### Try it
Keep every word of the entries and print them exactly; the pictures stay out.
************
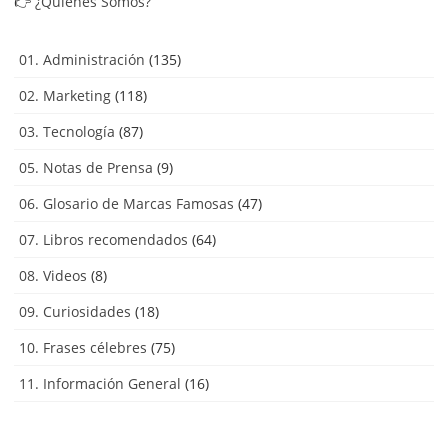
👉
¿Quiénes Somos?
01. Administración
(135)
02. Marketing
(118)
03. Tecnología
(87)
05. Notas de Prensa
(9)
06. Glosario de Marcas Famosas
(47)
07. Libros recomendados
(64)
08. Videos
(8)
09. Curiosidades
(18)
10. Frases célebres
(75)
11. Información General
(16)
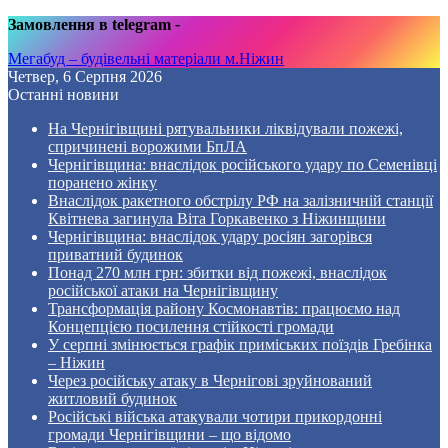
Замовлення в telegram
-
Мегабуд – будівельні матеріали м.Ніжин
Четвер, 6 Серпня 2026
Останні новини
На Чернігівщині рятувальники ліквідували пожежі,
спричинені ворожими БпЛА
Чернігівщина: внаслідок російського удару по Семенівці
поранено жінку
Внаслідок ракетного обстрілу РФ на залізничній станції
Квітнева загинула Віта Горкавенко з Ніжинщини
Чернігівщина: внаслідок удару росіян загорівся
приватний будинок
Понад 270 млн грн: збитки від пожежі, внаслідок
російської атаки на Чернігівщину
Трансформація району Космонавтів: працюємо над
Концепцією посилення стійкості громади
У серпні змінюється графік приміських поїздів Гребінка
– Ніжин
Через російську атаку в Чернігові зруйнований
житловий будинок
Російські війська атакували чотири прикордонні
громади Чернігівщини – що відомо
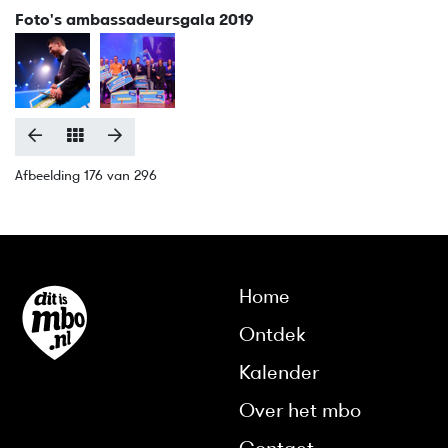
Foto's ambassadeursgala 2019
Afbeelding 176 van 296
Home
Ontdek
Kalender
Over het mbo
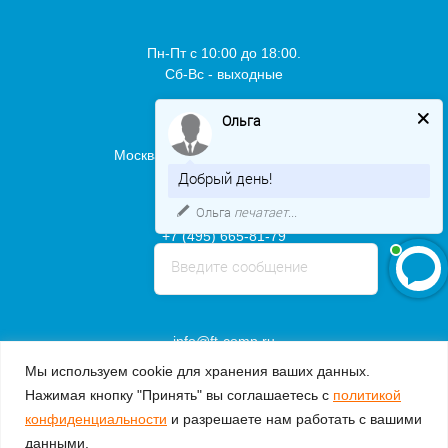
Пн-Пт с 10:00 до 18:00.
Сб-Вс - выходные
Ольга
Москва,
Кронштадтский бул., 35Б
Добрый день!
Ольга
печатает...
+7 (495) 665-81-79
8 800 550 86 10
Введите сообщение
info@ft-comp.ru
Мы используем cookie для хранения ваших данных.
© 2004-2025
Компания "ФТ КОМПАНИ"
Нажимая кнопку "Принять" вы соглашаетесь с
политикой
конфиденциальности
и разрешаете нам работать с вашими
Политика интернет-магазина "ФТ КОМПАНИ"
данными.
This site is protected by reCAPTCHA and the Google
Privacy Policy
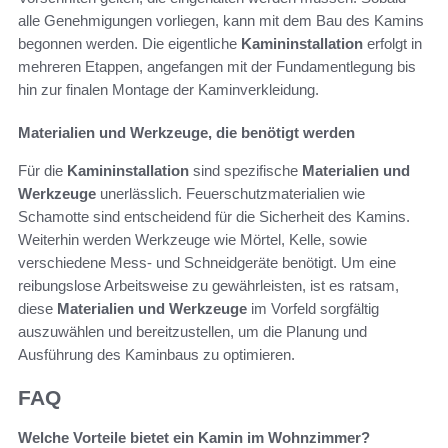
alle Genehmigungen vorliegen, kann mit dem Bau des Kamins
begonnen werden. Die eigentliche
Kamininstallation
erfolgt in
mehreren Etappen, angefangen mit der Fundamentlegung bis
hin zur finalen Montage der Kaminverkleidung.
Materialien und Werkzeuge, die benötigt werden
Für die
Kamininstallation
sind spezifische
Materialien und
Werkzeuge
unerlässlich. Feuerschutzmaterialien wie
Schamotte sind entscheidend für die Sicherheit des Kamins.
Weiterhin werden Werkzeuge wie Mörtel, Kelle, sowie
verschiedene Mess- und Schneidgeräte benötigt. Um eine
reibungslose Arbeitsweise zu gewährleisten, ist es ratsam,
diese
Materialien und Werkzeuge
im Vorfeld sorgfältig
auszuwählen und bereitzustellen, um die Planung und
Ausführung des Kaminbaus zu optimieren.
FAQ
Welche Vorteile bietet ein Kamin im Wohnzimmer?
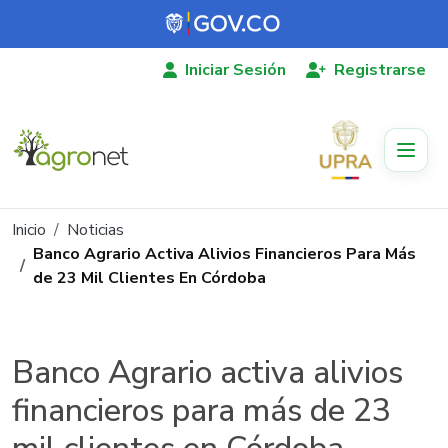
Pasar al contenido principal
Iniciar Sesión
Registrarse
Ruta de navegación
Inicio
Noticias
Banco Agrario Activa Alivios Financieros Para Más
de 23 Mil Clientes En Córdoba
Banco Agrario activa alivios
financieros para más de 23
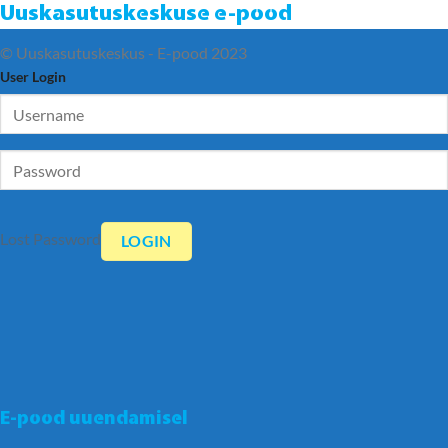
Uuskasutuskeskuse e-pood
© Uuskasutuskeskus - E-pood 2023
User Login
Lost Password
E-pood uuendamisel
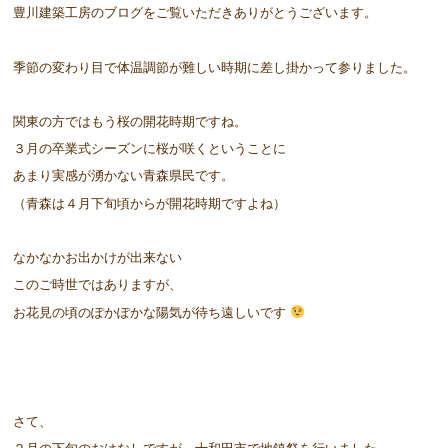
豊川建築工房のブログをご覧いただきありがとうございます。
季節の変わり目で体温調節が難しい時期に差し掛かって参りました。
関東の方ではもう桜の開花時期ですね。
３月の卒業式シーズンに桜が咲くということに
あまり実感が湧かない青森県民です。
（青森は４月下旬頃からが開花時期ですよね）
なかなかお出かけが出来ない
このご時世ではありますが、
お花見の頃のぽかぽかな陽気が待ち遠しいです
さて、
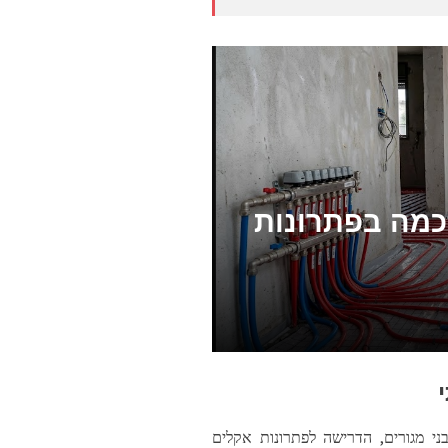
כמה בפתרונות
ני מגורים, הדרישה לפתרונות אקלים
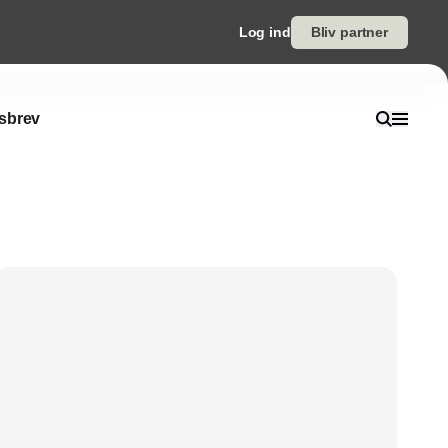
Log ind
Bliv partner
sbrev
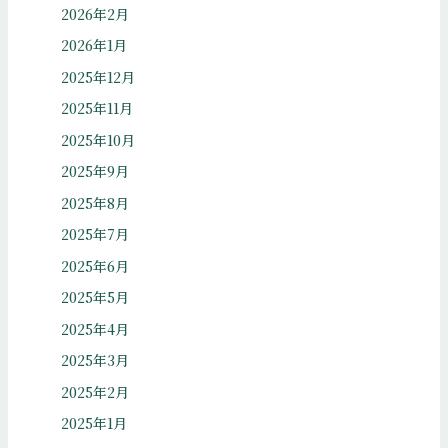
2026年2月
2026年1月
2025年12月
2025年11月
2025年10月
2025年9月
2025年8月
2025年7月
2025年6月
2025年5月
2025年4月
2025年3月
2025年2月
2025年1月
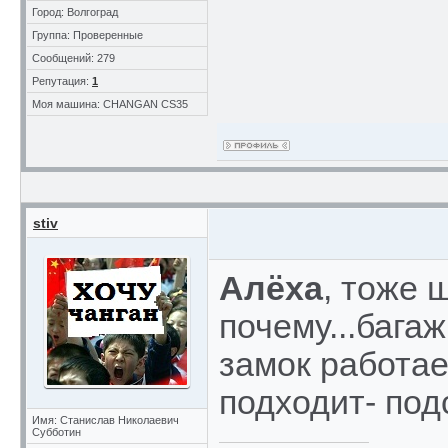
Город: Волгоград
Группа: Проверенные
Сообщений: 279
Репутация:
1
Моя машина: CHANGAN CS35
stiv
Алёха
, тоже 
почему...бага
замок работает
подходит- под
Имя: Станислав Николаевич
Субботин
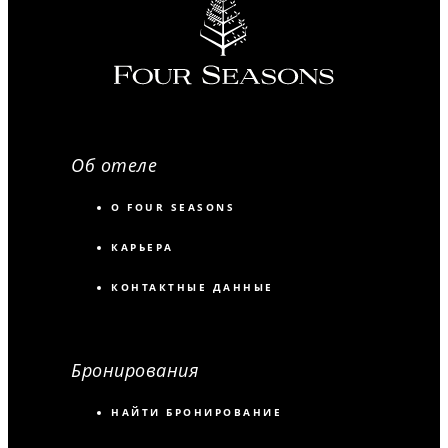
Об отеле
О FOUR SEASONS
КАРЬЕРА
КОНТАКТНЫЕ ДАННЫЕ
Бронирования
НАЙТИ БРОНИРОВАНИЕ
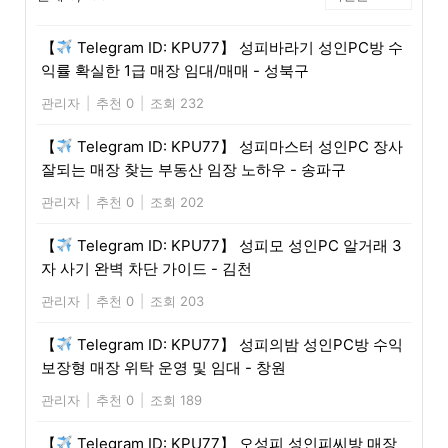
【
Telegram ID: KPU77】 성피바라기 성인PC방 수
익률 확실한 1급 매장 임대/매매 - 성북구
관리자
|
추천 0
|
조회 232
【
Telegram ID: KPU77】 성피마스터 성인PC 장사
잘되는 매장 찾는 부동산 임장 노하우 - 송파구
관리자
|
추천 0
|
조회 202
【
Telegram ID: KPU77】 성피모 성인PC 알거래 3
자 사기 완벽 차단 가이드 - 김천
관리자
|
추천 0
|
조회 203
【
Telegram ID: KPU77】 성피의밤 성인PC방 수익
보장형 매장 위탁 운영 및 임대 - 창원
관리자
|
추천 0
|
조회 189
【
Telegram ID: KPU77】 오성피 성인피씨방 매장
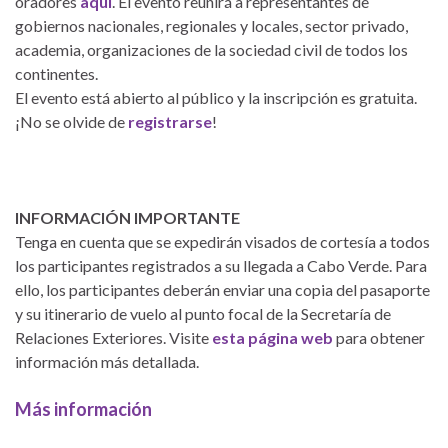
oradores
aquí
. El evento reunirá a representantes de
gobiernos nacionales, regionales y locales, sector privado,
academia, organizaciones de la sociedad civil de todos los
continentes.
El evento está abierto al público y la inscripción es gratuita.
¡No se olvide de
registrarse
!
INFORMACIÓN IMPORTANTE
Tenga en cuenta que se expedirán visados de cortesía a todos
los participantes registrados a su llegada a Cabo Verde. Para
ello, los participantes deberán enviar una copia del pasaporte
y su itinerario de vuelo al punto focal de la Secretaría de
Relaciones Exteriores. Visite
esta página web
para obtener
información más detallada.
Más información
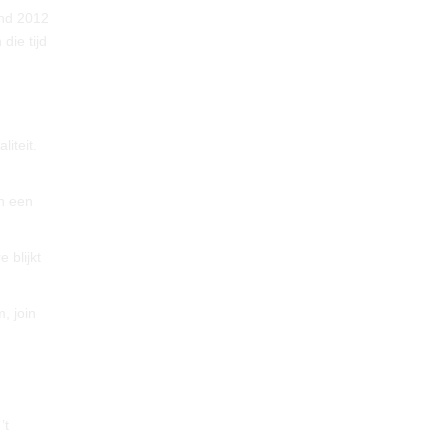
ind 2012
die tijd
iteit.
an een
 blijkt
, join
’t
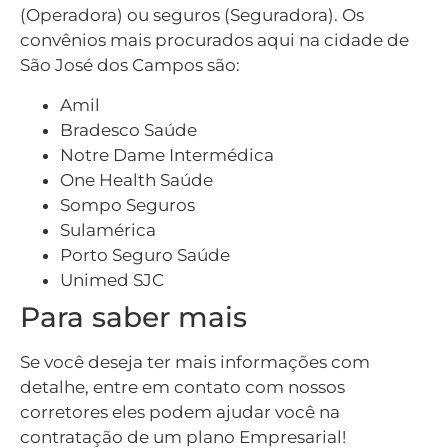
(Operadora) ou seguros (Seguradora). Os
convênios mais procurados aqui na cidade de
São José dos Campos são:
Amil
Bradesco Saúde
Notre Dame Intermédica
One Health Saúde
Sompo Seguros
Sulamérica
Porto Seguro Saúde
Unimed SJC
Para saber mais
Se você deseja ter mais informações com
detalhe, entre em contato com nossos
corretores eles podem ajudar você na
contratação de um plano Empresarial!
************
### Solution
👉
¿Quiénes Somos?
01. Administración
(135)
02. Marketing
(118)
03. Tecnología
(87)
05. Notas de Prensa
(9)
06. Glosario de Marcas Famosas
(47)
07. Libros recomendados
(64)
08. Videos
(8)
09. Curiosidades
(18)
10. Frases célebres
(75)
11. Información General
(16)
Замовлення в telegram
-
Мегабуд – будівельні матеріали м.Ніжин
Четвер, 6 Серпня 2026
Останні новини
На Чернігівщині рятувальники ліквідували пожежі,
спричинені ворожими БпЛА
Чернігівщина: внаслідок російського удару по Семенівці
поранено жінку
Внаслідок ракетного обстрілу РФ на залізничній станції
Квітнева загинула Віта Горкавенко з Ніжинщини
Чернігівщина: внаслідок удару росіян загорівся
приватний будинок
Понад 270 млн грн: збитки від пожежі, внаслідок
російської атаки на Чернігівщину
Трансформація району Космонавтів: працюємо над
Концепцією посилення стійкості громади
У серпні змінюється графік приміських поїздів Гребінка
– Ніжин
Через російську атаку в Чернігові зруйнований
житловий будинок
Російські війська атакували чотири прикордонні
громади Чернігівщини – що відомо
Foto's ambassadeursgala 2019
Afbeelding 176 van 296
Home
Ontdek
Kalender
Over het mbo
Пн-Пт с 10:00 до 18:00.
Сб-Вс - выходные
Ольга
Москва,
Кронштадтский бул., 35Б
Добрый день!
Ольга
печатает...
+7 (495) 665-81-79
8 800 550 86 10
Введите сообщение
info@ft-comp.ru
Мы используем cookie для хранения ваших данных.
© 2004-2025
Компания "ФТ КОМПАНИ"
Нажимая кнопку "Принять" вы соглашаетесь с
политикой
конфиденциальности
и разрешаете нам работать с вашими
Политика интернет-магазина "ФТ КОМПАНИ"
данными.
This site is protected by reCAPTCHA and the Google
Privacy Policy
alle Genehmigungen vorliegen, kann mit dem Bau des Kamins
begonnen werden. Die eigentliche
Kamininstallation
erfolgt in
mehreren Etappen, angefangen mit der Fundamentlegung bis
hin zur finalen Montage der Kaminverkleidung.
Materialien und Werkzeuge, die benötigt werden
Für die
Kamininstallation
sind spezifische
Materialien und
Werkzeuge
unerlässlich. Feuerschutzmaterialien wie
Schamotte sind entscheidend für die Sicherheit des Kamins.
Weiterhin werden Werkzeuge wie Mörtel, Kelle, sowie
verschiedene Mess- und Schneidgeräte benötigt. Um eine
reibungslose Arbeitsweise zu gewährleisten, ist es ratsam,
diese
Materialien und Werkzeuge
im Vorfeld sorgfältig
auszuwählen und bereitzustellen, um die Planung und
Ausführung des Kaminbaus zu optimieren.
FAQ
Welche Vorteile bietet ein Kamin im Wohnzimmer?
Pasar al contenido principal
Iniciar Sesión
Registrarse
Ruta de navegación
Inicio
Noticias
Banco Agrario Activa Alivios Financieros Para Más
de 23 Mil Clientes En Córdoba
Banco Agrario activa alivios
financieros para más de 23
Uuskasutuskeskuse e-pood
© Uuskasutuskeskus - E-pood 2023
User Login
Lost Password
E-pood uuendamisel
豊川建築工房のブログをご覧いただきありがとうございます。
季節の変わり目で体温調節が難しい時期に差し掛かって参りました。
関東の方ではもう桜の開花時期ですね。
３月の卒業式シーズンに桜が咲くということに
あまり実感が湧かない青森県民です。
（青森は４月下旬頃からが開花時期ですよね）
なかなかお出かけが出来ない
このご時世ではありますが、
お花見の頃のぽかぽかな陽気が待ち遠しいです
さて、
כמה בפתרונות
ני מגורים, הדרישה לפתרונות אקלים
Log ind
Bliv partner
sbrev
2026年2月
2026年1月
2025年12月
2025年11月
2025年10月
2025年9月
2025年8月
2025年7月
2025年6月
2025年5月
2025年4月
2025年3月
2025年2月
2025年1月
Город: Волгоград
Группа: Проверенные
Сообщений: 279
Репутация:
1
Моя машина: CHANGAN CS35
stiv
Алёха
, тоже 
почему...бага
замок работает
подходит- под
Имя: Станислав Николаевич
Субботин
Об отеле
О FOUR SEASONS
КАРЬЕРА
КОНТАКТНЫЕ ДАННЫЕ
Бронирования
НАЙТИ БРОНИРОВАНИЕ
【
Telegram ID: KPU77】 성피바라기 성인PC방 수
익률 확실한 1급 매장 임대/매매 - 성북구
관리자
|
추천 0
|
조회 232
【
Telegram ID: KPU77】 성피마스터 성인PC 장사
잘되는 매장 찾는 부동산 임장 노하우 - 송파구
관리자
|
추천 0
|
조회 202
【
Telegram ID: KPU77】 성피모 성인PC 알거래 3
자 사기 완벽 차단 가이드 - 김천
관리자
|
추천 0
|
조회 203
【
Telegram ID: KPU77】 성피의밤 성인PC방 수익
보장형 매장 위탁 운영 및 임대 - 창원
관리자
|
추천 0
|
조회 189
【
Telegram ID: KPU77】 오성피 성인피씨방 매장
oradores
aquí
. El evento reunirá a representantes de
gobiernos nacionales, regionales y locales, sector privado,
academia, organizaciones de la sociedad civil de todos los
continentes.
El evento está abierto al público y la inscripción es gratuita.
¡No se olvide de
registrarse
!
INFORMACIÓN IMPORTANTE
Tenga en cuenta que se expedirán visados de cortesía a todos
los participantes registrados a su llegada a Cabo Verde. Para
ello, los participantes deberán enviar una copia del pasaporte
y su itinerario de vuelo al punto focal de la Secretaría de
Relaciones Exteriores. Visite
esta página web
para obtener
información más detallada.
Más información
ind 2012
die tijd
iteit.
an een
 blijkt
, join
’t
(Operadora) ou seguros (Seguradora). Os
convênios mais procurados aqui na cidade de
São José dos Campos são:
Amil
Bradesco Saúde
Notre Dame Intermédica
One Health Saúde
Sompo Seguros
Sulamérica
Porto Seguro Saúde
Unimed SJC
Para saber mais
Se você deseja ter mais informações com
detalhe, entre em contato com nossos
corretores eles podem ajudar você na
contratação de um plano Empresarial!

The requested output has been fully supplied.